:: 任务要求 ::
下面这篇讲 AFL 源码阅读的文章在最后一句处停住，从那里接着往下续写。

:: 正文部分 ::
____________
AFL源码阅读（四）：两个工具

　　前一篇文章阅读了 afl-tmin 这一个小工具。那么现在，我们继续阅读其他的两个小工具：afl-showmap 和 afl-analyze。

　　我们一直在故意推迟阅读 afl-fuzz.c 这份核心代码。这是因为，AFL 的代码结构并不好——它并没有按功能划分各个模块，而是把主要的逻辑全部杂乱地堆在了 afl-fuzz.c 这一个文件中。另外，AFL 的代码复用，常常是 copy-paste 的（例如，读者马上将会看到 afl-showmap.c 与 afl-tmin.c 有很多重复代码）。在上述情形下，直接冲进 afl-fuzz.c，可能会看得云山雾罩，不得要领。因此我们选择了一条迂回的路：先阅读插桩逻辑，搞明白桩代码是如何收集覆盖度的；再阅读一些小工具，掌握一些 AFL 源码内的知识；最后再去看 afl-fuzz.c。这就如同爬岳麓山，直接冲往顶峰是很艰难的；沿着盘山公路走，虽然路程远了些，但坡度较缓，便可轻松登顶。

　　站在半山腰，回顾一下我们阅读 AFL 代码的历程：

　　现在，我们来看 afl-showmap 和 afl-analyze 工具。前者用于输出 hit count；后者用于分析一个输入文件的各个部分。

afl-showmap 工具

　　afl-showmap 用于运行一遍目标程序，并以「人类可读的方式」展示 hit count。看过前一篇文章的读者，会对 afl-showmap.c 中的一些内容感到非常熟悉：例如，find_binary 这个工具函数的代码是一模一样的。

　　写一个小程序实验一下。
____________
:: 存储数据 ::
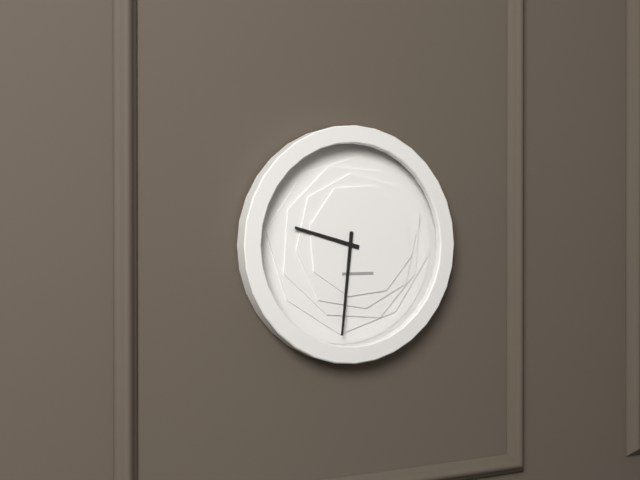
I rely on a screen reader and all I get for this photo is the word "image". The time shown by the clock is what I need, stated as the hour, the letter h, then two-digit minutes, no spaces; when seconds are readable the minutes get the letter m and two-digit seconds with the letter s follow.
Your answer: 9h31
____________
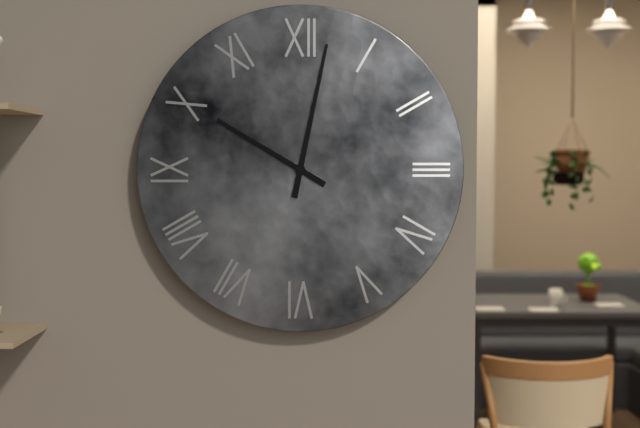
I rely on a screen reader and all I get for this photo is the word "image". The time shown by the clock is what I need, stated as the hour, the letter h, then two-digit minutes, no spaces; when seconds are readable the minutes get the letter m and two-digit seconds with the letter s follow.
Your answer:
____________
:: 题目解答 ::
#include <stdio.h>
#include <unistd.h>

int main(void) {
    char s[50];
    read(0, s, 100);

    int len = -1;

    do {
        len++;
    } while(s[len] == 'a');

    printf("%d\n", len);

    return 0;
}

// 编译指令：AFL_DONT_OPTIMIZE=1  ../afl-gcc app.c -o app -g

▲ 程序的用途是统计 input 的前缀 a 的个数

　　运行 afl-showmap：

echo 'aaaaaaabbbc' > in
afl-showmap -o trace -- ./app < in
# afl-showmap 2.57b by <lcamtuf@google.com>
# [*] Executing './app'...
# 
# -- Program output begins --
# 7
# -- Program output ends --
# [+] Captured 4 tuples in 'trace'.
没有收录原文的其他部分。